# [JOB]
A verbatim transcript of the data that follows, free of images, is the expected result.

# [RECORDS FOR THIS TASK]
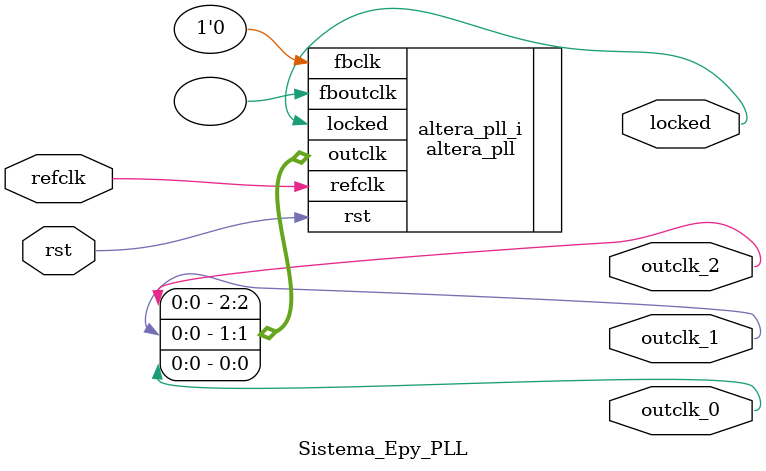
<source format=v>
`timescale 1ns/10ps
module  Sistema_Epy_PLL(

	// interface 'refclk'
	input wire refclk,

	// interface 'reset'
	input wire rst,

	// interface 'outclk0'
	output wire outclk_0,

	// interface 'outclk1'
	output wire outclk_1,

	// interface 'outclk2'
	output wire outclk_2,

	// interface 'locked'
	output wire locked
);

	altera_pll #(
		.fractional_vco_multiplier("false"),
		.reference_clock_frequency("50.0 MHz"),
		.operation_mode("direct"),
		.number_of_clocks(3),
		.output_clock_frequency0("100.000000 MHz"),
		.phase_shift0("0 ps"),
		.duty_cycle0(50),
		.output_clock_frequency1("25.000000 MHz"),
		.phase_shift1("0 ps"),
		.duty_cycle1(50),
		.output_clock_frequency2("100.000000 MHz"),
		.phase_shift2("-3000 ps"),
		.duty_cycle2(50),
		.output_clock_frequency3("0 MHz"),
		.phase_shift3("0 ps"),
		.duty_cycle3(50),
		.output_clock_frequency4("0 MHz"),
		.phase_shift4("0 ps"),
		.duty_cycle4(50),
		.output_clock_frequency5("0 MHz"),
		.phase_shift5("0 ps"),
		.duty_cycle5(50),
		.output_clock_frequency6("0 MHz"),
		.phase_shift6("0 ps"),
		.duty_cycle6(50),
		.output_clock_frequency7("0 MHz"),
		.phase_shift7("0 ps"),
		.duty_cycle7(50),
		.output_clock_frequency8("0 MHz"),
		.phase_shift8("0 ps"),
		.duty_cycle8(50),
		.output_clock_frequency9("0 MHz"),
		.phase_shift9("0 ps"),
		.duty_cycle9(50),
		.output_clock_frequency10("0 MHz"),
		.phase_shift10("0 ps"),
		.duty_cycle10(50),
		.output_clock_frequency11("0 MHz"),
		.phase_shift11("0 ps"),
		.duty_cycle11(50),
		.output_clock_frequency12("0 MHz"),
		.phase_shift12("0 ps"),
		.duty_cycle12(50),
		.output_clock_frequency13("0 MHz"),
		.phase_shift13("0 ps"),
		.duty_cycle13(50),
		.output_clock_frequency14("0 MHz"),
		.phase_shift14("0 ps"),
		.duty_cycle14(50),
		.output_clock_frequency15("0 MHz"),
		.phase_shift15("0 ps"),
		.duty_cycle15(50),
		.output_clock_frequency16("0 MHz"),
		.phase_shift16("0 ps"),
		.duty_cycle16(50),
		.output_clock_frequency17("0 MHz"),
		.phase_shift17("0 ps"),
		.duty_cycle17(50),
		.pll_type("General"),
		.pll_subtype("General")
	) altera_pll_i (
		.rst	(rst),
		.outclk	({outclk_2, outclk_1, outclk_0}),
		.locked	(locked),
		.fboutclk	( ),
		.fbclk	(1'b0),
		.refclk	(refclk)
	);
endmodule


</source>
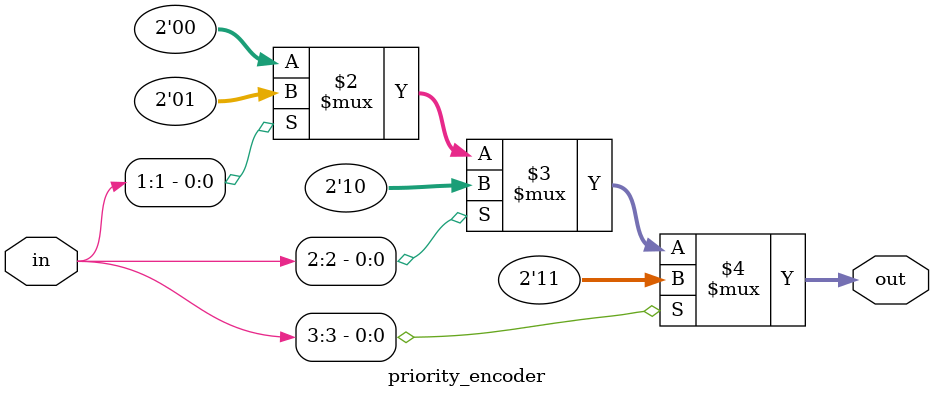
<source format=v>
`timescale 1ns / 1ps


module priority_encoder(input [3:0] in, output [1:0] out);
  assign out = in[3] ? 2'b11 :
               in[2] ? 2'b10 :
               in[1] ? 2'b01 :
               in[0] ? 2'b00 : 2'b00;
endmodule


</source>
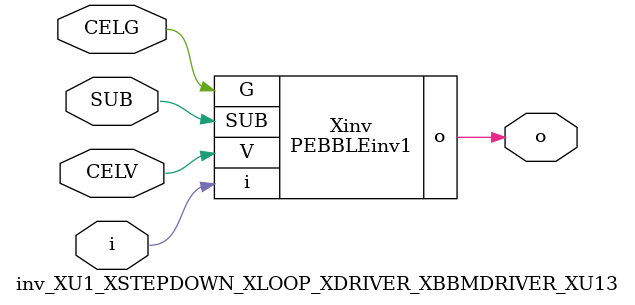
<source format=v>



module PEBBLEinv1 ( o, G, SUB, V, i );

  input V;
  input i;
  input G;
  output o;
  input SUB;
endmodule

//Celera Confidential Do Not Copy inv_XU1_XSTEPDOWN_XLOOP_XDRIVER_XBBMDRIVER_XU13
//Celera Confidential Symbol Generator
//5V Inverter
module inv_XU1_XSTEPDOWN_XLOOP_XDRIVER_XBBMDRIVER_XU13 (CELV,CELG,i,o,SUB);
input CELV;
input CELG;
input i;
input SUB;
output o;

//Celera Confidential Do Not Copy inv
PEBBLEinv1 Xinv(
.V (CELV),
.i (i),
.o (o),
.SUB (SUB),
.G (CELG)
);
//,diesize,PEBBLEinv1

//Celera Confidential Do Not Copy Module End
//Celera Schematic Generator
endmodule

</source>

# [SOLUTION TO THIS EXERCISE]
<source format=v>
`timescale 1ns/10ps
module  Sistema_Epy_PLL(

	// interface 'refclk'
	input wire refclk,

	// interface 'reset'
	input wire rst,

	// interface 'outclk0'
	output wire outclk_0,

	// interface 'outclk1'
	output wire outclk_1,

	// interface 'outclk2'
	output wire outclk_2,

	// interface 'locked'
	output wire locked
);

	altera_pll #(
		.fractional_vco_multiplier("false"),
		.reference_clock_frequency("50.0 MHz"),
		.operation_mode("direct"),
		.number_of_clocks(3),
		.output_clock_frequency0("100.000000 MHz"),
		.phase_shift0("0 ps"),
		.duty_cycle0(50),
		.output_clock_frequency1("25.000000 MHz"),
		.phase_shift1("0 ps"),
		.duty_cycle1(50),
		.output_clock_frequency2("100.000000 MHz"),
		.phase_shift2("-3000 ps"),
		.duty_cycle2(50),
		.output_clock_frequency3("0 MHz"),
		.phase_shift3("0 ps"),
		.duty_cycle3(50),
		.output_clock_frequency4("0 MHz"),
		.phase_shift4("0 ps"),
		.duty_cycle4(50),
		.output_clock_frequency5("0 MHz"),
		.phase_shift5("0 ps"),
		.duty_cycle5(50),
		.output_clock_frequency6("0 MHz"),
		.phase_shift6("0 ps"),
		.duty_cycle6(50),
		.output_clock_frequency7("0 MHz"),
		.phase_shift7("0 ps"),
		.duty_cycle7(50),
		.output_clock_frequency8("0 MHz"),
		.phase_shift8("0 ps"),
		.duty_cycle8(50),
		.output_clock_frequency9("0 MHz"),
		.phase_shift9("0 ps"),
		.duty_cycle9(50),
		.output_clock_frequency10("0 MHz"),
		.phase_shift10("0 ps"),
		.duty_cycle10(50),
		.output_clock_frequency11("0 MHz"),
		.phase_shift11("0 ps"),
		.duty_cycle11(50),
		.output_clock_frequency12("0 MHz"),
		.phase_shift12("0 ps"),
		.duty_cycle12(50),
		.output_clock_frequency13("0 MHz"),
		.phase_shift13("0 ps"),
		.duty_cycle13(50),
		.output_clock_frequency14("0 MHz"),
		.phase_shift14("0 ps"),
		.duty_cycle14(50),
		.output_clock_frequency15("0 MHz"),
		.phase_shift15("0 ps"),
		.duty_cycle15(50),
		.output_clock_frequency16("0 MHz"),
		.phase_shift16("0 ps"),
		.duty_cycle16(50),
		.output_clock_frequency17("0 MHz"),
		.phase_shift17("0 ps"),
		.duty_cycle17(50),
		.pll_type("General"),
		.pll_subtype("General")
	) altera_pll_i (
		.rst	(rst),
		.outclk	({outclk_2, outclk_1, outclk_0}),
		.locked	(locked),
		.fboutclk	( ),
		.fbclk	(1'b0),
		.refclk	(refclk)
	);
endmodule


</source>
<source format=v>
`timescale 1ns / 1ps


module priority_encoder(input [3:0] in, output [1:0] out);
  assign out = in[3] ? 2'b11 :
               in[2] ? 2'b10 :
               in[1] ? 2'b01 :
               in[0] ? 2'b00 : 2'b00;
endmodule


</source>
<source format=v>



module PEBBLEinv1 ( o, G, SUB, V, i );

  input V;
  input i;
  input G;
  output o;
  input SUB;
endmodule

//Celera Confidential Do Not Copy inv_XU1_XSTEPDOWN_XLOOP_XDRIVER_XBBMDRIVER_XU13
//Celera Confidential Symbol Generator
//5V Inverter
module inv_XU1_XSTEPDOWN_XLOOP_XDRIVER_XBBMDRIVER_XU13 (CELV,CELG,i,o,SUB);
input CELV;
input CELG;
input i;
input SUB;
output o;

//Celera Confidential Do Not Copy inv
PEBBLEinv1 Xinv(
.V (CELV),
.i (i),
.o (o),
.SUB (SUB),
.G (CELG)
);
//,diesize,PEBBLEinv1

//Celera Confidential Do Not Copy Module End
//Celera Schematic Generator
endmodule

</source>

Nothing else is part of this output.